What do you need to consider before buying a condo? Condos are becoming more and more popular as real estate prices continue to soar. They have a lot of pros that appeal to buyers including a lower price point, lower maintenance, and they often have shared amenities that may be unaffordable in a single detached house, such as a swimming pool or a gym.
Like any property, condos require maintenance. That’s where condo fees come into play. These regular fees are designed to cover the costs of maintaining the building and its amenities, and they will be a regular payment in addition to your mortgage should you purchase this type of residence.
Condo fees are calculated depending on the size of the condo, the age of the building, the regular maintenance required, and the amount it takes to maintain a reserve fund. The day-to-day maintenance like snow clearing, garbage removal, water, and sometimes heat are covered by these condo fees. As an owner, you don’t have to worry about these things. The downside may be that you don’t have a choice in contractors who take on work in the building, but you can be assured the building is being maintained to a specified standard.
If your building has amenities, their maintenance will be covered by these fees. Those fun features have a cost, even if it’s shared amongst residents. Not sure you want a place with a pool? Are you actually going to use that gym? Make sure these are things you want, since you’ll be paying for them when you move in.
A portion of the building’s condo fees should be set aside into a reserve fund to cover any large expenses that come up with maintaining a building. Things like roof repairs, which are bound to happen, are covered by this reserve. If there is not enough in the reserve, residents may be asked to cough up more cash for the repairs on top of the condo fees already being paid. Ideally, this shouldn’t happen, but sometimes large expenses can be unpredictable.
When budgeting for buying a condo, make sure to include condo fees and leave a buffer in case these fees increase. As buildings age, their maintenance costs tend to go up, which means condo fees rise. This rise is typically determined by the condo board and should come with advanced notice. You’ll want to check if any condo fee hikes are scheduled before you buy your condo, so you aren’t hit with an unexpected increase shortly after you move in.

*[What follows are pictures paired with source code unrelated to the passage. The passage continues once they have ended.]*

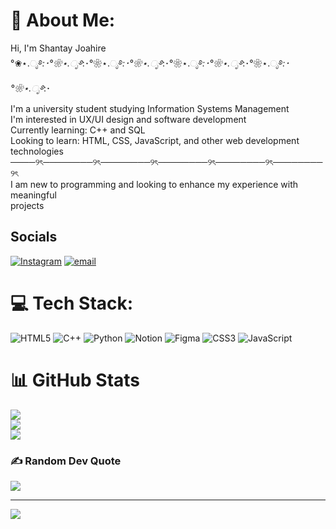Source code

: ## 
# 💫 About Me:
Hi, I'm Shantay Joahire <br>°❀⋆.ೃ࿔*:･°❀⋆.ೃ࿔*:･°❀⋆.ೃ࿔*:･°❀⋆.ೃ࿔*:･°❀⋆.ೃ࿔*:･°❀⋆.ೃ࿔*:･°❀⋆.ೃ࿔*:･°❀⋆.ೃ࿔*:･<br>I'm a university student studying Information Systems Management<br>I'm interested in UX/UI design and software development<br>Currently learning: C++ and SQL<br>Looking to learn: HTML, CSS, JavaScript, and other web development technologies<br>────୨ৎ────────୨ৎ────────୨ৎ────────୨ৎ────────୨ৎ────────୨ৎ<br>I am new to programming and looking to enhance my experience with meaningful<br>projects 


##  Socials
[![Instagram](https://img.shields.io/badge/Instagram-%23E4405F.svg?logo=Instagram&logoColor=white)](https://instagram.com/art_by_riel)  [![email](https://img.shields.io/badge/Email-D14836?logo=gmail&logoColor=white)](mailto:sjoahire@stu.ucc.edu.jm) 


# 💻 Tech Stack:
![HTML5](https://img.shields.io/badge/html5-%23E34F26.svg?style=for-the-badge&logo=html5&logoColor=white) ![C++](https://img.shields.io/badge/c++-%2300599C.svg?style=for-the-badge&logo=c%2B%2B&logoColor=white) ![Python](https://img.shields.io/badge/python-3670A0?style=for-the-badge&logo=python&logoColor=ffdd54) ![Notion](https://img.shields.io/badge/Notion-%23000000.svg?style=for-the-badge&logo=notion&logoColor=white) ![Figma](https://img.shields.io/badge/figma-%23F24E1E.svg?style=for-the-badge&logo=figma&logoColor=white) ![CSS3](https://img.shields.io/badge/css3-%231572B6.svg?style=for-the-badge&logo=css3&logoColor=white) ![JavaScript](https://img.shields.io/badge/javascript-%23323330.svg?style=for-the-badge&logo=javascript&logoColor=%23F7DF1E)
# 📊 GitHub Stats
![](https://github-readme-stats.vercel.app/api?username=Shantay-Joahire&theme=dark&hide_border=false&include_all_commits=false&count_private=false)<br/>
![](https://nirzak-streak-stats.vercel.app/?user=Shantay-Joahire&theme=dark&hide_border=false)<br/>
![](https://github-readme-stats.vercel.app/api/top-langs/?username=Shantay-Joahire&theme=dark&hide_border=false&include_all_commits=false&count_private=false&layout=compact)

### ✍️ Random Dev Quote
![](https://quotes-github-readme.vercel.app/api?type=horizontal&theme=radical)

---
[![](https://visitcount.itsvg.in/api?id=Shantay-Joahire&icon=0&color=0)](https://visitcount.itsvg.in)




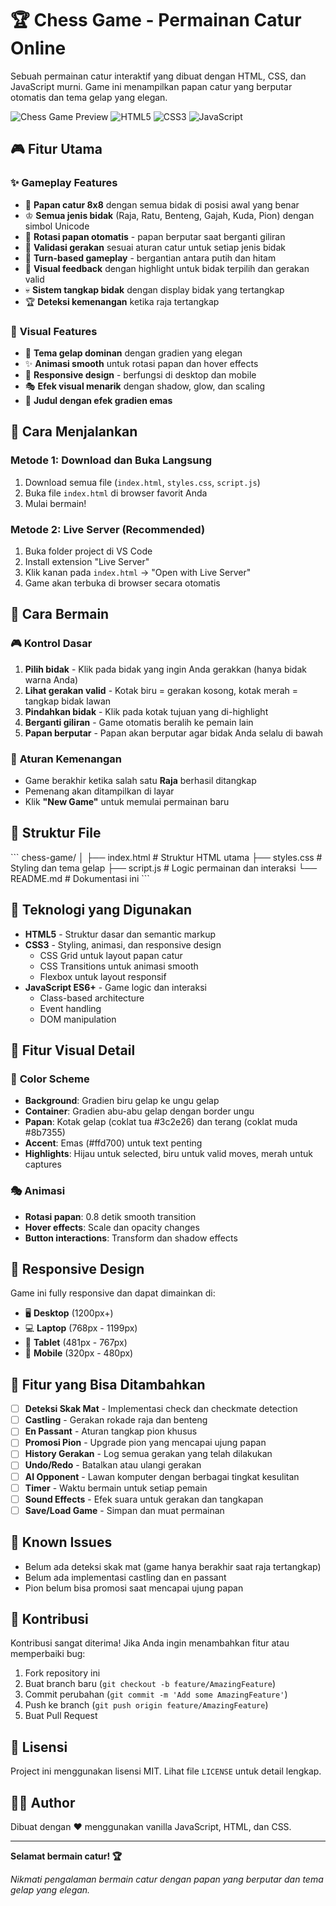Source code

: # 🏆 Chess Game - Permainan Catur Online

Sebuah permainan catur interaktif yang dibuat dengan HTML, CSS, dan JavaScript murni. Game ini menampilkan papan catur yang berputar otomatis dan tema gelap yang elegan.

![Chess Game Preview](https://img.shields.io/badge/Status-Ready%20to%20Play-brightgreen)
![HTML5](https://img.shields.io/badge/HTML5-E34F26?style=flat&logo=html5&logoColor=white)
![CSS3](https://img.shields.io/badge/CSS3-1572B6?style=flat&logo=css3&logoColor=white)
![JavaScript](https://img.shields.io/badge/JavaScript-F7DF1E?style=flat&logo=javascript&logoColor=black)

## 🎮 Fitur Utama

### ✨ **Gameplay Features**
- 🏁 **Papan catur 8x8** dengan semua bidak di posisi awal yang benar
- ♔ **Semua jenis bidak** (Raja, Ratu, Benteng, Gajah, Kuda, Pion) dengan simbol Unicode
- 🔄 **Rotasi papan otomatis** - papan berputar saat berganti giliran
- 🎯 **Validasi gerakan** sesuai aturan catur untuk setiap jenis bidak
- 👥 **Turn-based gameplay** - bergantian antara putih dan hitam
- 🎪 **Visual feedback** dengan highlight untuk bidak terpilih dan gerakan valid
- 💀 **Sistem tangkap bidak** dengan display bidak yang tertangkap
- 🏆 **Deteksi kemenangan** ketika raja tertangkap

### 🎨 **Visual Features**
- 🌙 **Tema gelap dominan** dengan gradien yang elegan
- ✨ **Animasi smooth** untuk rotasi papan dan hover effects
- 📱 **Responsive design** - berfungsi di desktop dan mobile
- 🎭 **Efek visual menarik** dengan shadow, glow, dan scaling
- 🏅 **Judul dengan efek gradien emas**

## 🚀 Cara Menjalankan

### Metode 1: Download dan Buka Langsung
1. Download semua file (`index.html`, `styles.css`, `script.js`)
2. Buka file `index.html` di browser favorit Anda
3. Mulai bermain!

### Metode 2: Live Server (Recommended)
1. Buka folder project di VS Code
2. Install extension "Live Server"
3. Klik kanan pada `index.html` → "Open with Live Server"
4. Game akan terbuka di browser secara otomatis

## 🎯 Cara Bermain

### 🎮 **Kontrol Dasar**
1. **Pilih bidak** - Klik pada bidak yang ingin Anda gerakkan (hanya bidak warna Anda)
2. **Lihat gerakan valid** - Kotak biru = gerakan kosong, kotak merah = tangkap bidak lawan
3. **Pindahkan bidak** - Klik pada kotak tujuan yang di-highlight
4. **Berganti giliran** - Game otomatis beralih ke pemain lain
5. **Papan berputar** - Papan akan berputar agar bidak Anda selalu di bawah

### 🏁 **Aturan Kemenangan**
- Game berakhir ketika salah satu **Raja** berhasil ditangkap
- Pemenang akan ditampilkan di layar
- Klik **"New Game"** untuk memulai permainan baru

## 🔧 Struktur File

\`\`\`
chess-game/
│
├── index.html          # Struktur HTML utama
├── styles.css          # Styling dan tema gelap
├── script.js           # Logic permainan dan interaksi
└── README.md           # Dokumentasi ini
\`\`\`

## 🎨 Teknologi yang Digunakan

- **HTML5** - Struktur dasar dan semantic markup
- **CSS3** - Styling, animasi, dan responsive design
  - CSS Grid untuk layout papan catur
  - CSS Transitions untuk animasi smooth
  - Flexbox untuk layout responsif
- **JavaScript ES6+** - Game logic dan interaksi
  - Class-based architecture
  - Event handling
  - DOM manipulation

## 🎪 Fitur Visual Detail

### 🌈 **Color Scheme**
- **Background**: Gradien biru gelap ke ungu gelap
- **Container**: Gradien abu-abu gelap dengan border ungu
- **Papan**: Kotak gelap (coklat tua #3c2e26) dan terang (coklat muda #8b7355)
- **Accent**: Emas (#ffd700) untuk text penting
- **Highlights**: Hijau untuk selected, biru untuk valid moves, merah untuk captures

### 🎭 **Animasi**
- **Rotasi papan**: 0.8 detik smooth transition
- **Hover effects**: Scale dan opacity changes
- **Button interactions**: Transform dan shadow effects

## 📱 Responsive Design

Game ini fully responsive dan dapat dimainkan di:
- 🖥️ **Desktop** (1200px+)
- 💻 **Laptop** (768px - 1199px)
- 📱 **Tablet** (481px - 767px)
- 📱 **Mobile** (320px - 480px)

## 🔮 Fitur yang Bisa Ditambahkan

- [ ] **Deteksi Skak Mat** - Implementasi check dan checkmate detection
- [ ] **Castling** - Gerakan rokade raja dan benteng
- [ ] **En Passant** - Aturan tangkap pion khusus
- [ ] **Promosi Pion** - Upgrade pion yang mencapai ujung papan
- [ ] **History Gerakan** - Log semua gerakan yang telah dilakukan
- [ ] **Undo/Redo** - Batalkan atau ulangi gerakan
- [ ] **AI Opponent** - Lawan komputer dengan berbagai tingkat kesulitan
- [ ] **Timer** - Waktu bermain untuk setiap pemain
- [ ] **Sound Effects** - Efek suara untuk gerakan dan tangkapan
- [ ] **Save/Load Game** - Simpan dan muat permainan

## 🐛 Known Issues

- Belum ada deteksi skak mat (game hanya berakhir saat raja tertangkap)
- Belum ada implementasi castling dan en passant
- Pion belum bisa promosi saat mencapai ujung papan

## 🤝 Kontribusi

Kontribusi sangat diterima! Jika Anda ingin menambahkan fitur atau memperbaiki bug:

1. Fork repository ini
2. Buat branch baru (`git checkout -b feature/AmazingFeature`)
3. Commit perubahan (`git commit -m 'Add some AmazingFeature'`)
4. Push ke branch (`git push origin feature/AmazingFeature`)
5. Buat Pull Request

## 📄 Lisensi

Project ini menggunakan lisensi MIT. Lihat file `LICENSE` untuk detail lengkap.

## 👨‍💻 Author

Dibuat dengan ❤️ menggunakan vanilla JavaScript, HTML, dan CSS.

---

**Selamat bermain catur! 🏆**

*Nikmati pengalaman bermain catur dengan papan yang berputar dan tema gelap yang elegan.*
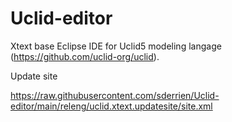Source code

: # Uclid-editor

Xtext base Eclipse IDE for Uclid5 modeling langage (https://github.com/uclid-org/uclid). 

Update site 

https://raw.githubusercontent.com/sderrien/Uclid-editor/main/releng/uclid.xtext.updatesite/site.xml
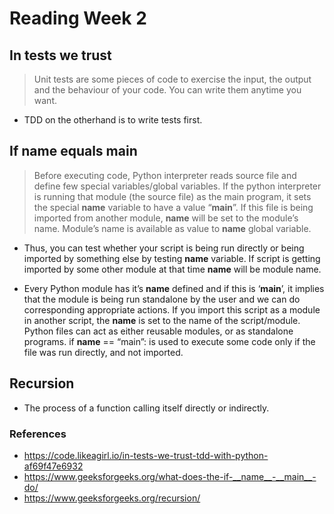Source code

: # Reading Week 2

## In tests we trust

> Unit tests are some pieces of code to exercise the input, the output and the behaviour of your code. You can write them anytime you want.

- TDD on the otherhand is to write tests first.

## If name equals main


> Before executing code, Python interpreter reads source file and define few special variables/global variables. 
If the python interpreter is running that module (the source file) as the main program, it sets the special __name__ variable to have a value “__main__”. If this file is being imported from another module, __name__ will be set to the module’s name. Module’s name is available as value to __name__ global variable. 

- Thus, you can test whether your script is being run directly or being imported by something else by testing __name__ variable.
If script is getting imported by some other module at that time __name__ will be module name.

- Every Python module has it’s __name__ defined and if this is ‘__main__’, it implies that the module is being run standalone by the user and we can do corresponding appropriate actions.
If you import this script as a module in another script, the __name__ is set to the name of the script/module.
Python files can act as either reusable modules, or as standalone programs.
if __name__ == “main”: is used to execute some code only if the file was run directly, and not imported.


## Recursion

* The process of a function calling itself directly or indirectly.

### References
- https://code.likeagirl.io/in-tests-we-trust-tdd-with-python-af69f47e6932
- https://www.geeksforgeeks.org/what-does-the-if-__name__-__main__-do/
- https://www.geeksforgeeks.org/recursion/
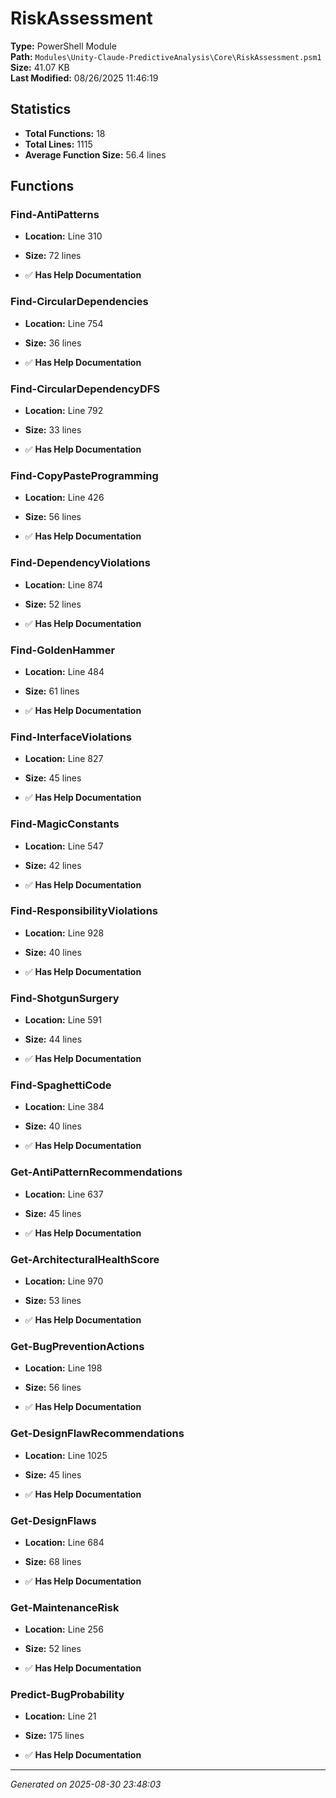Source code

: # RiskAssessment

**Type:** PowerShell Module  
**Path:** `Modules\Unity-Claude-PredictiveAnalysis\Core\RiskAssessment.psm1`  
**Size:** 41.07 KB  
**Last Modified:** 08/26/2025 11:46:19  

## Statistics

- **Total Functions:** 18
- **Total Lines:** 1115
- **Average Function Size:** 56.4 lines

## Functions


### Find-AntiPatterns

- **Location:** Line 310
- **Size:** 72 lines

- ✅ **Has Help Documentation** 
### Find-CircularDependencies

- **Location:** Line 754
- **Size:** 36 lines

- ✅ **Has Help Documentation** 
### Find-CircularDependencyDFS

- **Location:** Line 792
- **Size:** 33 lines

- ✅ **Has Help Documentation** 
### Find-CopyPasteProgramming

- **Location:** Line 426
- **Size:** 56 lines

- ✅ **Has Help Documentation** 
### Find-DependencyViolations

- **Location:** Line 874
- **Size:** 52 lines

- ✅ **Has Help Documentation** 
### Find-GoldenHammer

- **Location:** Line 484
- **Size:** 61 lines

- ✅ **Has Help Documentation** 
### Find-InterfaceViolations

- **Location:** Line 827
- **Size:** 45 lines

- ✅ **Has Help Documentation** 
### Find-MagicConstants

- **Location:** Line 547
- **Size:** 42 lines

- ✅ **Has Help Documentation** 
### Find-ResponsibilityViolations

- **Location:** Line 928
- **Size:** 40 lines

- ✅ **Has Help Documentation** 
### Find-ShotgunSurgery

- **Location:** Line 591
- **Size:** 44 lines

- ✅ **Has Help Documentation** 
### Find-SpaghettiCode

- **Location:** Line 384
- **Size:** 40 lines

- ✅ **Has Help Documentation** 
### Get-AntiPatternRecommendations

- **Location:** Line 637
- **Size:** 45 lines

- ✅ **Has Help Documentation** 
### Get-ArchitecturalHealthScore

- **Location:** Line 970
- **Size:** 53 lines

- ✅ **Has Help Documentation** 
### Get-BugPreventionActions

- **Location:** Line 198
- **Size:** 56 lines

- ✅ **Has Help Documentation** 
### Get-DesignFlawRecommendations

- **Location:** Line 1025
- **Size:** 45 lines

- ✅ **Has Help Documentation** 
### Get-DesignFlaws

- **Location:** Line 684
- **Size:** 68 lines

- ✅ **Has Help Documentation** 
### Get-MaintenanceRisk

- **Location:** Line 256
- **Size:** 52 lines

- ✅ **Has Help Documentation** 
### Predict-BugProbability

- **Location:** Line 21
- **Size:** 175 lines

- ✅ **Has Help Documentation**

---
*Generated on 2025-08-30 23:48:03*
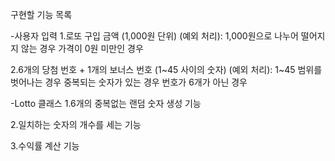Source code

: 구현할 기능 목록

-사용자 입력
1.로또 구입 금액 (1,000원 단위)
(예외 처리): 
1,000원으로 나누어 떨어지지 않는 경우
가격이 0원 미만인 경우

2.6개의 당첨 번호 + 1개의 보너스 번호 (1~45 사이의 숫자)
(예외 처리): 
1~45 범위를 벗어나는 경우
중복되는 숫자가 있는 경우
번호가 6개가 아닌 경우


-Lotto 클래스
1.6개의 중복없는 랜덤 숫자 생성 기능

2.일치하는 숫자의 개수를 세는 기능

3.수익률 계산 기능
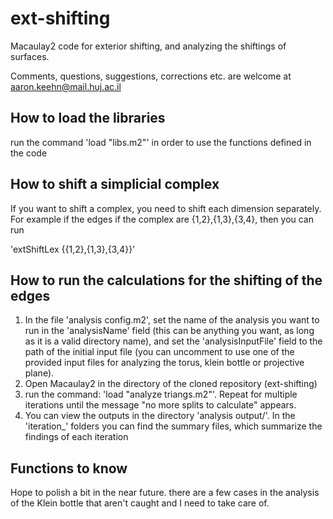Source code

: # ext-shifting
Macaulay2 code for exterior shifting, and analyzing the shiftings of surfaces.

Comments, questions, suggestions, corrections etc. are welcome at aaron.keehn@mail.huj.ac.il

## How to load the libraries

run the command 'load "libs.m2"' in order to use the functions defined in the code

## How to shift a simplicial complex

If you want to shift a complex, you need to shift each dimension separately. For example if the edges if the complex are {1,2},{1,3},{3,4}, then you can run 

'extShiftLex {{1,2},{1,3},{3,4}}'

## How to run the calculations for the shifting of the edges
1. In the file 'analysis config.m2', set the name of the analysis you want to run in the 'analysisName' field (this can be anything you want, as long as it is a valid directory name), and set the 'analysisInputFile' field to the path of the initial input file (you can uncomment to use one of the provided input files for analyzing the torus, klein bottle or projective plane).
2. Open Macaulay2 in the directory of the cloned repository (ext-shifting)
3. run the command: 'load "analyze triangs.m2"'. Repeat for multiple iterations until the message "no more splits to calculate" appears.
4. You can view the outputs in the directory 'analysis output/<analysisName>'. In the 'iteration_<n>' folders you can find the summary files, which summarize the findings of each iteration

## Functions to know

Hope to polish a bit in the near future. there are a few cases in the analysis of the Klein bottle that aren't caught and I need to take care of.
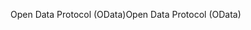 <span data-ttu-id="9cf73-101">Open Data Protocol (OData)</span><span class="sxs-lookup"><span data-stu-id="9cf73-101">Open Data Protocol (OData)</span></span>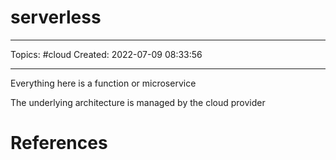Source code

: # serverless
---
Topics: #cloud
Created: 2022-07-09 08:33:56

---

Everything here is a function or microservice

The underlying architecture is managed by the cloud provider

# References
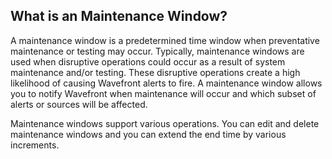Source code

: ## What is an Maintenance Window? 

A maintenance window is a predetermined time window when preventative maintenance or testing may occur. Typically,
maintenance windows are used when disruptive operations could occur as a result of system maintenance and/or testing.
These disruptive operations create a high likelihood of causing Wavefront alerts to fire. A maintenance window
allows you to notify Wavefront when maintenance will occur and which subset of alerts or sources will be affected.

Maintenance windows support various operations. You can edit and delete maintenance windows and you can
extend the end time by various increments.
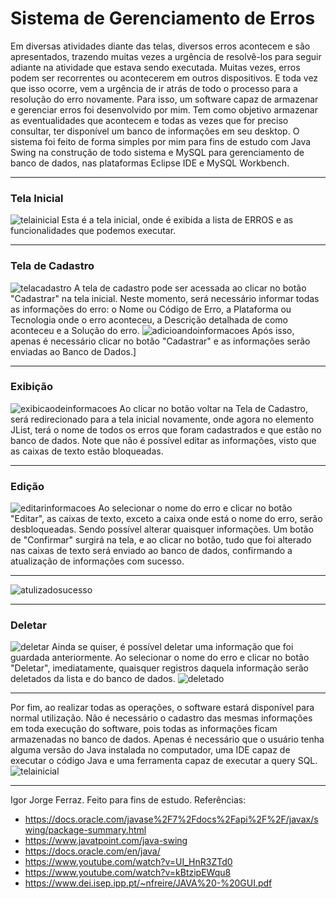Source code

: # Sistema de Gerenciamento de Erros
Em diversas atividades diante das telas, diversos erros acontecem e são apresentados, trazendo muitas vezes a urgência de resolvê-los para seguir adiante na atividade que estava sendo executada. Muitas vezes, erros podem ser recorrentes ou acontecerem em outros dispositivos. E toda vez que isso ocorre, vem a urgência de ir atrás de todo o processo para a resolução do erro novamente. Para isso, um software capaz de armazenar e gerenciar erros foi desenvolvido por mim. Tem como objetivo armazenar as eventualidades que acontecem e todas as vezes que for preciso consultar, ter disponível um banco de informações em seu desktop. O sistema foi feito de forma simples por mim para fins de estudo com Java Swing na construção de todo sistema e MySQL para gerenciamento de banco de dados, nas plataformas Eclipse IDE e MySQL Workbench.

---
### Tela Inicial
![telainicial](https://github.com/IgorJF/ErrorSystem/assets/111748228/f8df2357-d12d-451c-b3a1-bd0a14a5e1d5)
Esta é a tela inicial, onde é exibida a lista de ERROS e as funcionalidades que podemos executar.

---
### Tela de Cadastro
![telacadastro](https://github.com/IgorJF/ErrorSystem/assets/111748228/4d988cdd-4942-4585-bb37-28a37bc5fb2f)
A tela de cadastro pode ser acessada ao clicar no botão "Cadastrar" na tela inicial. Neste momento, será necessário informar todas as informações do erro: o Nome ou Código de Erro, a Plataforma ou Tecnologia onde o erro aconteceu, a Descrição detalhada de como aconteceu e a Solução do erro.
![adicioandoinformacoes](https://github.com/IgorJF/ErrorSystem/assets/111748228/8db2605a-1f8b-4b2b-81fd-93887c998397)
Após isso, apenas é necessário clicar no botão "Cadastrar" e as informações serão enviadas ao Banco de Dados.]

---
### Exibição
![exibicaodeinformacoes](https://github.com/IgorJF/ErrorSystem/assets/111748228/4061e71c-7eb5-4bbb-85da-7731a1d347f7)
Ao clicar no botão voltar na Tela de Cadastro, será redirecionado para a tela inicial novamente, onde agora no elemento JList, terá o nome de todos os erros que foram cadastrados e que estão no banco de dados. Note que não é possível editar as informações, visto que as caixas de texto estão bloqueadas.

---
### Edição
![editarinformacoes](https://github.com/IgorJF/ErrorSystem/assets/111748228/119828e6-99ca-4ca8-8ca3-a1125886db56)
Ao selecionar o nome do erro e clicar no botão "Editar", as caixas de texto, exceto a caixa onde está o nome do erro, serão desbloqueadas. Sendo possível alterar quaisquer informações. Um botão de "Confirmar" surgirá na tela, e ao clicar no botão, tudo que foi alterado nas caixas de texto será enviado ao banco de dados, confirmando a atualização de informações com sucesso.

---
![atulizadosucesso](https://github.com/IgorJF/ErrorSystem/assets/111748228/4dc59e00-954f-496a-b70f-fe674e6a74bf)

---
### Deletar
![deletar](https://github.com/IgorJF/ErrorSystem/assets/111748228/80e4bb6a-6fa1-486c-b81c-4f5c2bd6471d)
Ainda se quiser, é possível deletar uma informação que foi guardada anteriormente. Ao selecionar o nome do erro e clicar no botão "Deletar", imediatamente, quaisquer registros daquela informação serão deletados da lista e do banco de dados.
![deletado](https://github.com/IgorJF/ErrorSystem/assets/111748228/0bf70647-ab17-4e05-90a7-0187492a623b)

---
Por fim, ao realizar todas as operações, o software estará disponível para normal utilização. Não é necessário o cadastro das mesmas informações em toda execução do software, pois todas as informações ficam armazenadas no banco de dados. Apenas é necessário que o usuário tenha alguma versão do Java instalada no computador, uma IDE capaz de executar o código Java e uma ferramenta capaz de executar a query SQL.
![telainicial](https://github.com/IgorJF/ErrorSystem/assets/111748228/eb7136a8-cdbe-40e8-84be-47437810bb25)

---
Igor Jorge Ferraz.
Feito para fins de estudo.
Referências:
- https://docs.oracle.com/javase%2F7%2Fdocs%2Fapi%2F%2F/javax/swing/package-summary.html
- https://www.javatpoint.com/java-swing
- https://docs.oracle.com/en/java/
- https://www.youtube.com/watch?v=UI_HnR3ZTd0
- https://www.youtube.com/watch?v=kBtzipEWqu8
- https://www.dei.isep.ipp.pt/~nfreire/JAVA%20-%20GUI.pdf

Be wary of condos with low fees. This can indicate the building is not maintained well, or it is behind on its maintenance. It may also indicate a lack of savings in the reserve fund, which could cost you down the road when major expenses arise. Some buildings are known for “cash calls”, or for requesting extra money because their reserve isn’t big enough to cover a list of major expenses that are adding up. Talk to your real estate agent and your mortgage broker about these buildings since they often have a reputation in the community.
At the end of the day, buying a condo could be a great fit for your situation. There are a lot of benefits to shared amenities, reduced maintenance, and a lock-and-go lifestyle. What’s more, condos can be a great community of people who all live under the same roof. This can make moving to a new area easier and more welcoming. Just make sure to budget properly before embracing the turn-key mountain lifestyle.
Status Certificate
Before purchasing a condo, ask to take a look at the building’s status certificate. This document will contain information about the condo’s financial status, including the budget, the reserve fund, the maintenance costs, and whether any increases are planned for the near future. The document will also have legal information, including any outstanding legal issues the building may have. Reviewing this information, and making sure you understand it, will be invaluable as you make a decision to buy into a condo complex. There is a fee to access this certificate, but it will be well worth it in the long run.